Today’s Poll

No start to school term as teachers continue to strike

Bruce Fuhr
By Bruce Fuhr
September 2nd, 2014

The nightmare that started in the spring continues for students, parents and teachers as the opening of the 2014-15 public school term has been pushed back after negotiations between the B.C. Teachers’ Association and the bargaining agent for the provincial government, B.C. Public School Employers’ Association, ended abruptly Saturday in Richmond.

“It’s got to be a huge disappointment for everyone from kids, parent and for us teachers that school will not begin as expected Tuesday (September 2),” said Nelson and District Teacher Association president Paul Boscariol Monday.

Key issues in the dispute continue to be a wide gap in wages, benefits and class composition.

Boscariol said teachers will be back on the picket line Tuesday with a full-scale walkout that will shutdown every nook and cranny in Kootenay Lake School District No. 8.

“There will be full-scale pickets (Tuesday) and that will pretty much be the norm across the province,” Boscariol confirmed.

“We’ll be picketing everywhere, from the maintenance yard (on Lakeside Drive in Nelson) to all school sites in the district.”

Boscariol said teachers expressed optimism an eleventh-hour deal could be reached with veteran mediator Vince Ready jumping on board the bargaining train last Thursday.

However, even the skilled Ready, who in the spring mediated what many thought was an unthinkable end to the trucker’s strike, could not bridge the Grand-Canyon-like gap between the BCTF and government.

Ready said “the parties are still a long ways apart.”

“I think the membership was truly disappointed as they were holding out some sort hope there would be resolve,” Boscariol said. “Now the members are prepared to continue to picket to get an agreement.”

The result of Ready’s departure saw the government and BCTF ratchet-up the rhetoric Sunday as the spin doctors tried to sway public support.

Monday, Premier Christy Clark joined the foray, tweeting “unfortunately, the BCTF rejected our offer to reopen schools while the two sides enter mediation to reach an agreement.”

“Instead, the BCTF is sticking to its strike and demanding twice as much money as everyone else in the public service has received,” Clark added.

“That’s not fair for the 150,000 dedicated women and men who have reached long-term agreements with affordable raises. Class composition is priority #1 — more educators helping more students. BCTF or CUPE, it doesn’t matter because students’ needs come first.”

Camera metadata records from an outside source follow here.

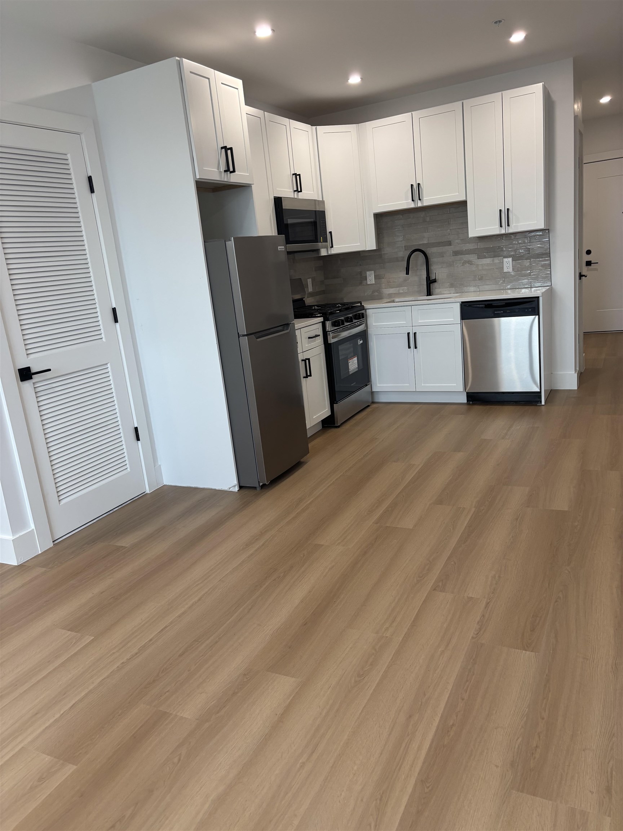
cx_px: 312
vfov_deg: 67.3
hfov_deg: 53.1
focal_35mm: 26
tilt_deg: -13.7
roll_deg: +5.4
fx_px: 624
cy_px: 416
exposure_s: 1/120
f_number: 1.6
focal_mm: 5.96
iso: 100
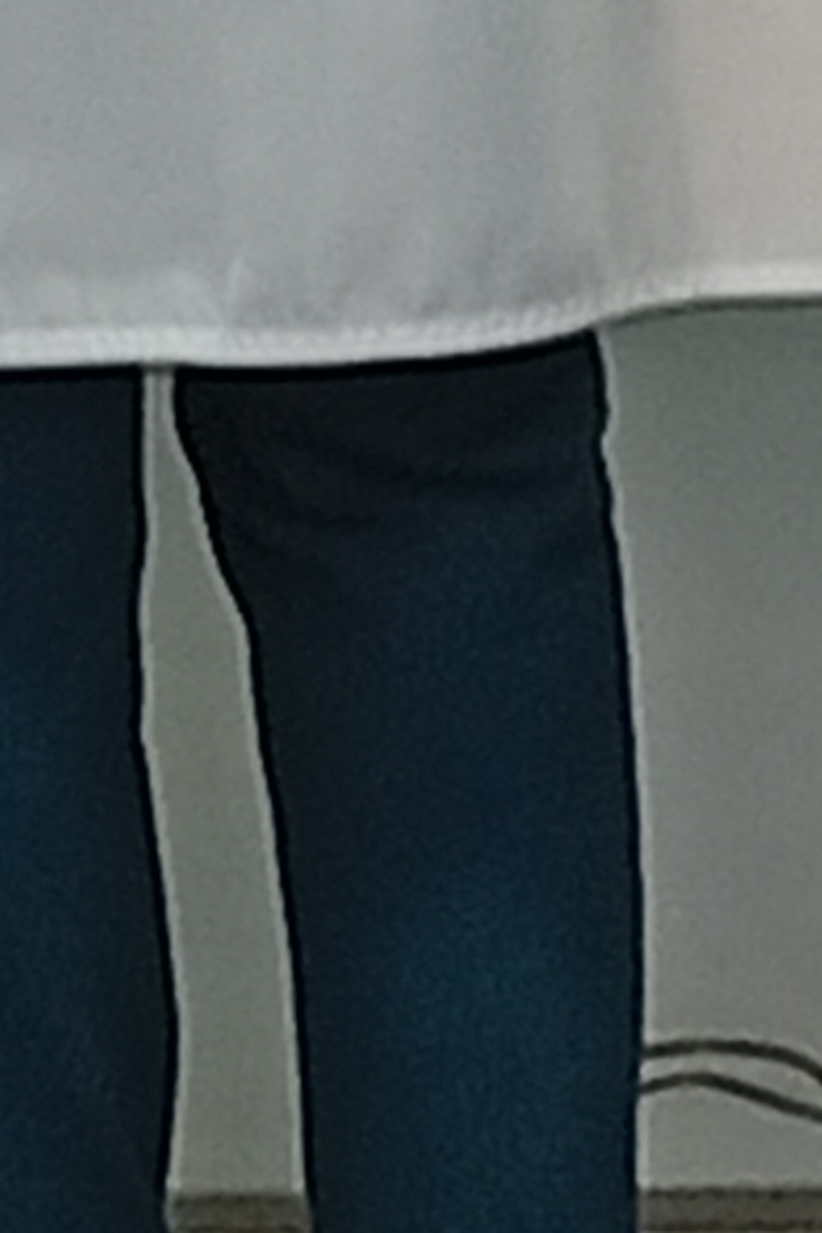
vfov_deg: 5.3
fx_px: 13288
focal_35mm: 388
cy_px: -770
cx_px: 1365
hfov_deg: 3.5
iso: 151
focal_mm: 3.98
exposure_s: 1/50
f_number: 1.8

Boscariol, although not impressed with the Premier, didn’t want to respond to the comments.

Instead the NDTA skipper asked why the government continues appeal court decisions won by the BCTF.

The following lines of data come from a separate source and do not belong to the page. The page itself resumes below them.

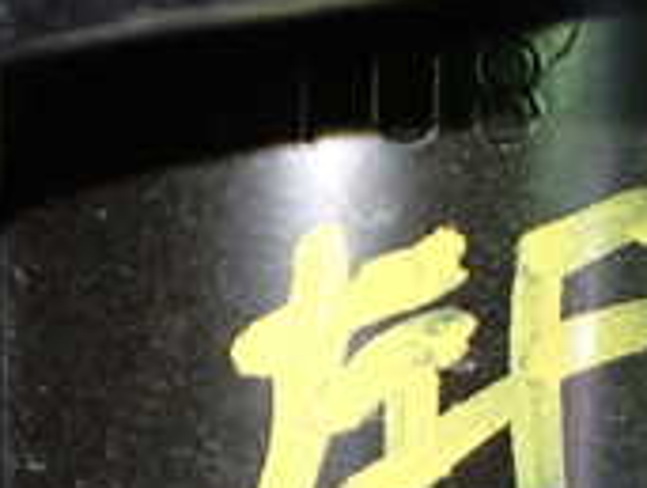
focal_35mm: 105
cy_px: 632
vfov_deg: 13.6
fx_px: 1967
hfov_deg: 18.7
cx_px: 242
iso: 800
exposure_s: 1/100
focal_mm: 5.4
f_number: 2.3
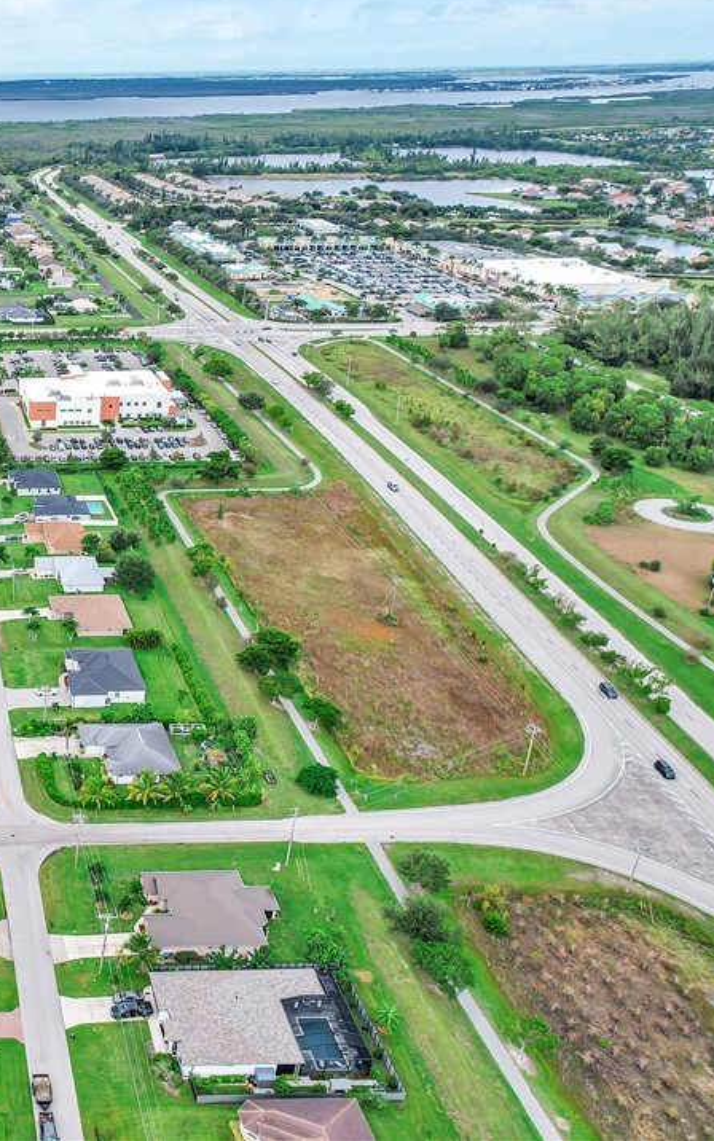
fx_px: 1058
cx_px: -115
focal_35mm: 34
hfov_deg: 31.9
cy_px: 566
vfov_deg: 56.7
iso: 100
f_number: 2.8
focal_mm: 8.38
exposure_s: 1/730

“I’m not sure if this is responsible spending of taxpayer dollars,” Boscariol said. “The government says our proposals are way out of line, but I think the taxpayers of BC should be asking the government what the cost is to fight all those court battles . . . costs that haven’t come out yet.”

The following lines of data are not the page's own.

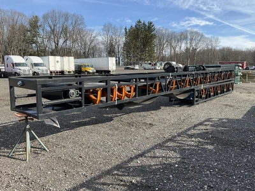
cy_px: 96
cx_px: 128
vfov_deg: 48.2
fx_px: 214
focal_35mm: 29
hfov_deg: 61.7
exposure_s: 1/883
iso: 25
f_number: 1.8
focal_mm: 3
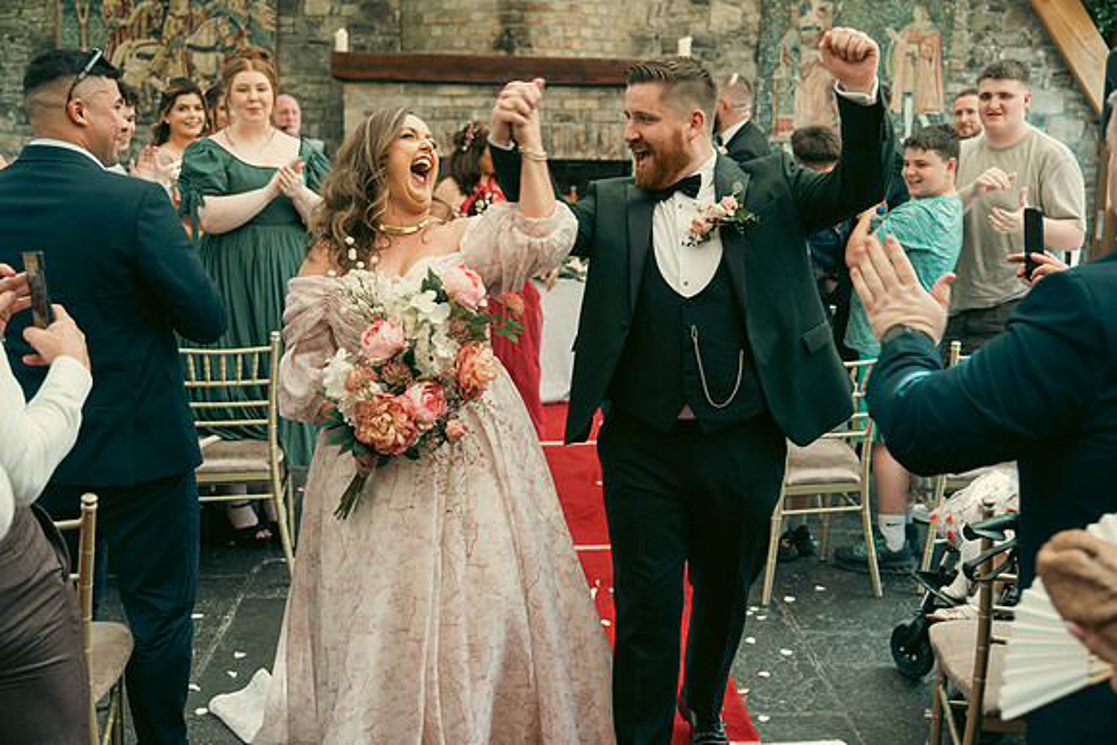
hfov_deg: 46.4
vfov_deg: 31.9
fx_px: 1303
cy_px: 372
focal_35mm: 42
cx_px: 558
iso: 400
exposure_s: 1/200
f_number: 3.5
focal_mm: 42
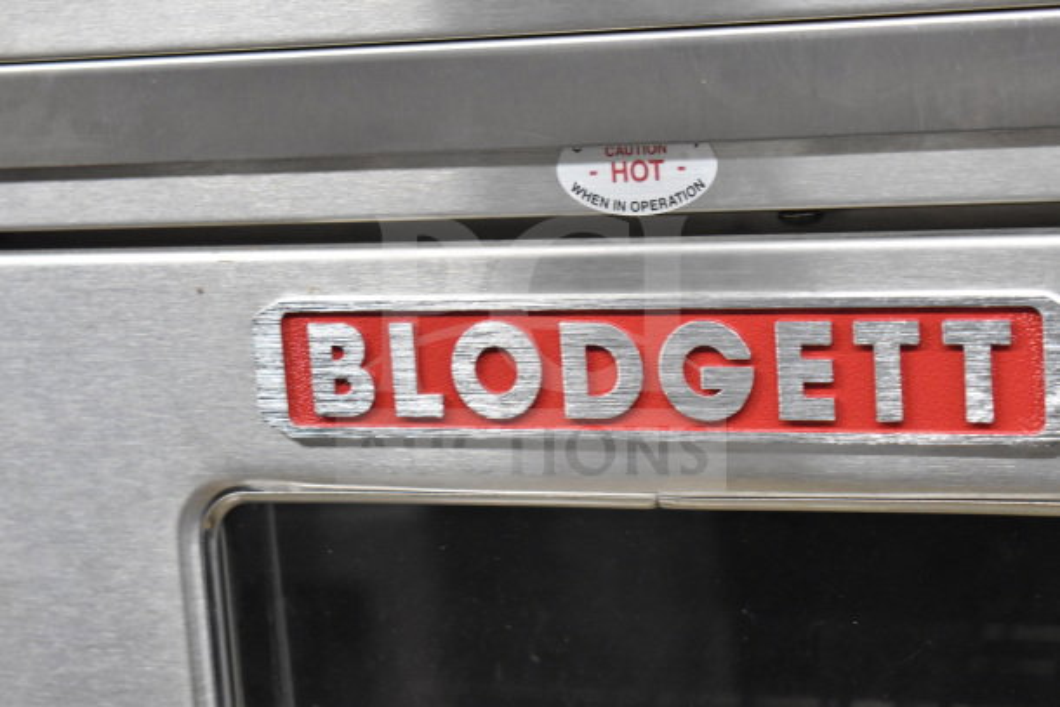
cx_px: 530
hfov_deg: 24.6
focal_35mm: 82
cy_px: 354
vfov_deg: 16.6
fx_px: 2430
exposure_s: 1/100
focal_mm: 55
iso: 4000
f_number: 5.6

While teachers across the province walk the picket lines, in Nelson a group of parents are staging a protest march Tuesday, beginning at noon at the former Extra Foods parking lot.

The march is scheduled to proceed down Baker Street ending at the City of Nelson courtyard where speeches will be made.

Ad-hoc spokesperson Lucas Myers said the march was organized after a group of parents met last week.

Some of those in the group will speak at the rally to follow the march and there will be a $40 note available to the public to send into the government.

Tuesday is also the day parents can register for the government’s $40 per day parent support program.

“In the end it’s the kids who are losing out,” Boscariol said.

“The issue here is the system is losing out. Parents must get involved to make more of an active push to the government that they’re concerned about public education.”

Parents can keep in touch with strike information on the Kootenay Lake School Board website.